Youssou N’Dour may be the best singer you’ve never heard of, despite his 20-year-plus international career, his numerous humanitarian endeavors and his place on Time’s list of the planet’s 100 most influential people. In his native Senegal, however, his popularity runs so deep that he could run for president and would likely win in a landslide — although he has consistently quashed any rumors of political ambition. A champion of human rights and justice, N’Dour is both solid citizen of the world and first citizen of his homeland.

N’Dour’s music has oscillated between groundbreaking globopop experimentations and keeping the home fires burning, between sweeping social statements and simple morality tales drawn from Senegalese traditions. He helped invent mbalax in the 1980s, the rip-roaring urban sound of Dakar grounded in talking-tama-drum rhythms and blown up by his seriously funky Super Étoile band. N’Dour’s also a sucker for the power ballad and usually gets away with it, for one very good reason — he possesses one of music’s most awesome, sincere and soulful voices.

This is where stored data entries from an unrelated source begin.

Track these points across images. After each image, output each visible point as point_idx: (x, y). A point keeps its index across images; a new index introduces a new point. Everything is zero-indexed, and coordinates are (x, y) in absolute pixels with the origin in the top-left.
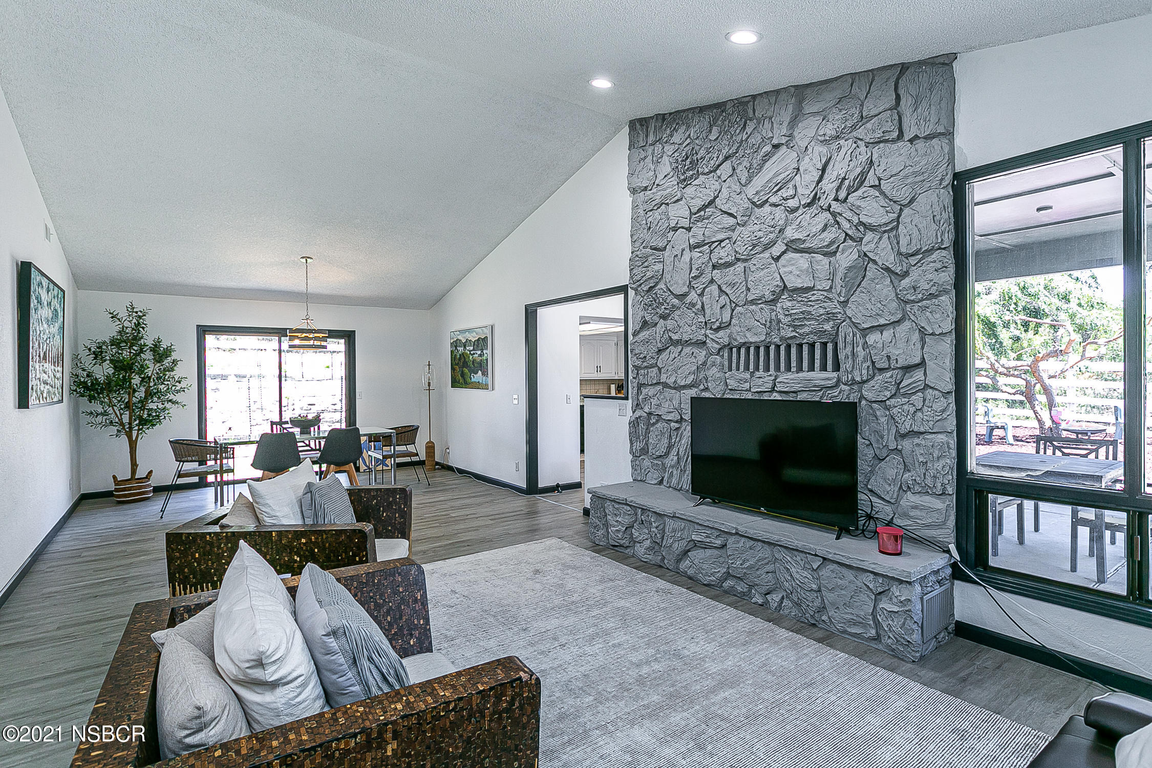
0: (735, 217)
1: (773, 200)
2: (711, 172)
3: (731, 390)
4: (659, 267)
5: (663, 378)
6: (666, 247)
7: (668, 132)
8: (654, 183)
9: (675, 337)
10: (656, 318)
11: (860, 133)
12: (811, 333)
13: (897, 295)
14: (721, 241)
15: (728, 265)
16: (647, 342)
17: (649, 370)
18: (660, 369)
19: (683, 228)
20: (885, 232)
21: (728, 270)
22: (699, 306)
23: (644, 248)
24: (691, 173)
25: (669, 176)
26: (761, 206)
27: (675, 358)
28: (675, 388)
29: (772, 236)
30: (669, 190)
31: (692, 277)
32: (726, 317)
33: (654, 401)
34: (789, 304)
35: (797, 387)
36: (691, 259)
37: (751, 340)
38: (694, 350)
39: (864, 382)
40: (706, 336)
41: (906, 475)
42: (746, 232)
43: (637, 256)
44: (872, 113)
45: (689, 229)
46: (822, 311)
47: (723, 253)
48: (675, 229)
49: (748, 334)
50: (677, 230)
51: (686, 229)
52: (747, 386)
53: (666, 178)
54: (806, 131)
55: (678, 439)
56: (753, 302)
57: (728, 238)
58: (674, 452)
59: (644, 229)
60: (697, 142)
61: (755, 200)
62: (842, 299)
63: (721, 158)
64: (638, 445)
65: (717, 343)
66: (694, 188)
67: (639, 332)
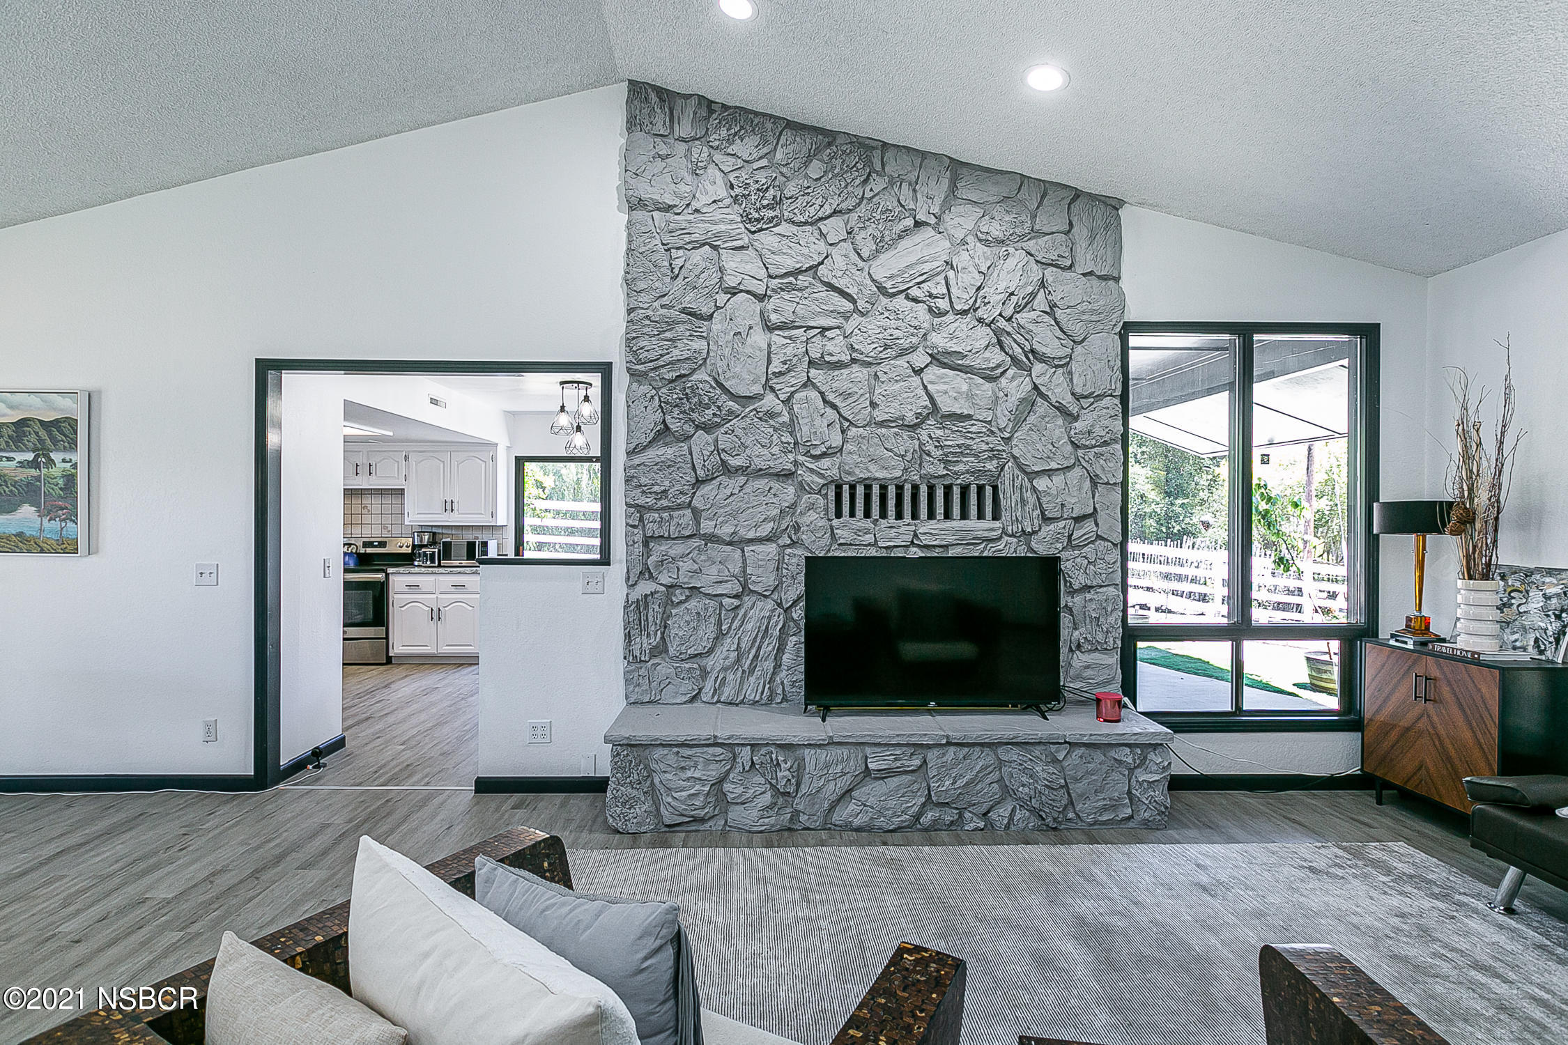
0: (854, 301)
1: (915, 292)
2: (806, 223)
3: (841, 544)
4: (700, 345)
5: (707, 526)
6: (712, 315)
7: (724, 132)
8: (688, 205)
9: (734, 462)
10: (690, 429)
11: (1031, 245)
12: (967, 472)
13: (1070, 438)
14: (825, 329)
15: (840, 365)
16: (669, 466)
17: (676, 514)
18: (696, 514)
19: (748, 292)
20: (1057, 367)
21: (837, 372)
22: (785, 418)
23: (662, 306)
24: (771, 214)
25: (720, 204)
26: (893, 295)
27: (732, 495)
28: (730, 544)
29: (915, 340)
30: (723, 227)
31: (774, 373)
32: (836, 440)
33: (686, 565)
34: (940, 432)
35: (951, 539)
36: (769, 345)
37: (877, 476)
38: (772, 484)
39: (1034, 532)
40: (795, 463)
41: (1076, 633)
42: (872, 325)
43: (647, 317)
44: (1046, 230)
45: (761, 298)
46: (985, 447)
47: (830, 347)
48: (733, 292)
49: (872, 467)
50: (734, 294)
51: (755, 296)
52: (869, 538)
53: (715, 206)
54: (961, 221)
55: (736, 624)
56: (881, 424)
57: (838, 327)
58: (729, 643)
59: (664, 275)
60: (784, 170)
61: (888, 285)
62: (1007, 435)
63: (828, 210)
64: (643, 643)
65: (822, 476)
66: (777, 239)
67: (645, 448)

Since the late ’80s, N’Dour has gone planetary, starting with his stunning background wail on Peter Gabriel’s “In Your Eyes” and building with a series of outward-looking albums of mixed artistic and commercial success, including Set, The Guide (Wommat) and Joko (The Link). He also continued to release albums for his devoted fan base, with songs either not found on his international releases or mixed differently for local consumption.

His last three releases — Nothing’s in Vain (Coono Du Réér), 2004’s Grammy-winning Egypt and the just-released Rokku Mi Rokka (Give and Take) — reveal a more pensive, though no less worldly, N’Dour as explorer of his homeland’s deep-rooted spirituality and vivid traditional sonic textures. Egypt stands out as a one-of-a-kind accomplishment, a celebration of Senegalese Sufi Islam recorded mainly in Cairo, inspired in conception and gorgeously profound in execution. N’Dour looks north on Rokku Mi Rokka; not to French chanson or American R&B, but to Senegal’s northern desert lands that roll into Mali and Mauritania — areas that possess a distinct folkloric rootstock. It’s not a new concept: city boy goes in search of elusive muse in the simpler, rural sounds of the backcountry. In N’Dour’s case, these Sahelian campfire songs hit a fresh, creative sweet spot.

The bluesy northern tinges channeled by N’Dour and friends may not be as overt as those tapped by fellow countryman Baaba Maal, but they still mark a distinctive change from Super Étoile’s usual lurking-behind-the-downbeat, cross-rhythmic sophistication. The grooves flow in a deceptively effortless, circular way. Guitars riff jingle-jangle jaunty, tama and sabar flutter and pop. The front-porch mojo gets a boost from special guests like former Ali Farka Touré sideman Bassekou Kouyate, whose xalam harp-lute provides down-home pluck ’n’ twang.

The arrangements leave the Man With the Voice plenty of room for his talk-sung Wolof declamations as well as his nerve-exposing, full-throated exhortations on tunes like the sarcastic put-down “Sama Gàmmu” (“My Rival”) and “Létt Ma” (“Indecision”), a lover’s plea for her partner to “make up your mind already!” Stepping just outside the glow of the pastoral dance party, subtly morphed dancehall shuffles propel “Baay Faal” and “Sportif” across the arid soil.

N’Dour’s propensity for Big Pop wins out on the final two tracks, which dilute the album’s sonorous consistency. Gospelesque choruses and hefty drum thump fatten up “Xel” (“Think”), while Afro-club-funky “Wake Up (It’s Africa Calling)” — with N’Dour and Neneh Cherry reprising their “7 Seconds” partnership — comes off like a well-intentioned but commercial bonus track.

Seems N’Dour has not given up on his crossover dreams just yet.

YOUSSOU N’DOUR | Rokku Mi Rokka (Give and Take) | Nonesuch Records

Youssou N’Dour and Super Étoile de Dakar play at UCLA’s Royce Hall, 8 p.m., Sat., Dec. 1.